22 thoughts on “This Vibe’s Alive

  1. Funny you’ve never mentioned these guys before given your seven years of fandom. I believe we are currently living through the greatest moment in the history of boogie jam bands. If one played end to end all the instro-jams I wish to hear, I suspect they would stretch from here to Jupiter, with those of which I am unaware of my wish to hear due to my ignorance of them easily providing for the return trip. All this to say thanks for adding to my needs (to hear).

    1. I must have sold at least 3 LPs for these guys in 7 years! I’ve been going door to door in my locale making people listen to them.

      I reckon you could make it to the heart of the sun just listening to spaced out instro jams alone.
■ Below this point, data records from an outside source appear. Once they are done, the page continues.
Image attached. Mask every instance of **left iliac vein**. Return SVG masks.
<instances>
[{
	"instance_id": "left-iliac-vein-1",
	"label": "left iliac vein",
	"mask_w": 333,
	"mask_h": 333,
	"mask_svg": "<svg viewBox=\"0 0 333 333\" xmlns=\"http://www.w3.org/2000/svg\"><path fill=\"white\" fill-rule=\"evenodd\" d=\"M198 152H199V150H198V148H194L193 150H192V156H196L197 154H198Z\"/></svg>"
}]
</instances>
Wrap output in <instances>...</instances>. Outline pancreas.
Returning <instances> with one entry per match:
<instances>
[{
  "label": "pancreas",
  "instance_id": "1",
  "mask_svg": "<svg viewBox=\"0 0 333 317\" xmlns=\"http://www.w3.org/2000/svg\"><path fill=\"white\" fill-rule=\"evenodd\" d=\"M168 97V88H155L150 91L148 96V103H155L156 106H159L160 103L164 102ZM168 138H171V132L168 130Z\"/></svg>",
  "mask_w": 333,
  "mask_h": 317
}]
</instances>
In fact it’s fast becoming a viable escape plan for all humanity.

  2. Loved this reading,I saw the live last night in a very small venue in Copenhagen, doing some research and found this <3

  3. I need this! I’ve just signed up for a free trial of yin Spotify premium, so I’ll hit this up pronto. Plenty good sounds here. Lovely album cover, too!
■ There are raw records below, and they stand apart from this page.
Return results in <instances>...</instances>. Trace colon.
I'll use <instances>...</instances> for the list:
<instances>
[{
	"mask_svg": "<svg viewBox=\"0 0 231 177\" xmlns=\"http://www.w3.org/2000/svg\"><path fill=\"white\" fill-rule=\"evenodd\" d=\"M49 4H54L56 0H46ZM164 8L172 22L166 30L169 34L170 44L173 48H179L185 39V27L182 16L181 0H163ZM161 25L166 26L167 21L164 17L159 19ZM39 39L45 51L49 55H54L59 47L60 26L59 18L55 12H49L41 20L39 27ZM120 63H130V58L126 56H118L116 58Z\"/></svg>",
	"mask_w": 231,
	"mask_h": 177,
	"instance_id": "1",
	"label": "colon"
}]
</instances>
      1. Make sure you’re not kiteless though.

        I’m so pleased to hear you say that btw, I’ve been proselytzing for this lot for years.
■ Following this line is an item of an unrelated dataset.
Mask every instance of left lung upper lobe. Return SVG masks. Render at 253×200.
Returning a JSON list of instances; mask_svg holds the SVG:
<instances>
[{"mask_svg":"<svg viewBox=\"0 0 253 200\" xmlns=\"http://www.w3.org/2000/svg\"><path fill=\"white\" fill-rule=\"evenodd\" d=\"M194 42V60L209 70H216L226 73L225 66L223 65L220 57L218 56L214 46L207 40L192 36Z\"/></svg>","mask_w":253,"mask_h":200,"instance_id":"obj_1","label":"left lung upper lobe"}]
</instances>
      2. You’d never catch me making the same mistake as Kiss. No, sir.

        This could definitely be a contender for my album of the year. Seriously. Something really deep about those grooves. They churn like the Mississippi.

  4. Endless Boogie is one of my favourite John Lee Hooker albums. It’s not psychedelic though.
    This is an amazing nether world, one where you seem to wander quite frequently Joe. Looks cool.

  5. This is another new one on me. Where do you find these things. I am not adventurous enough to branch outside my comfort zone on purchases. However, I am missing out on a lot by not doing that.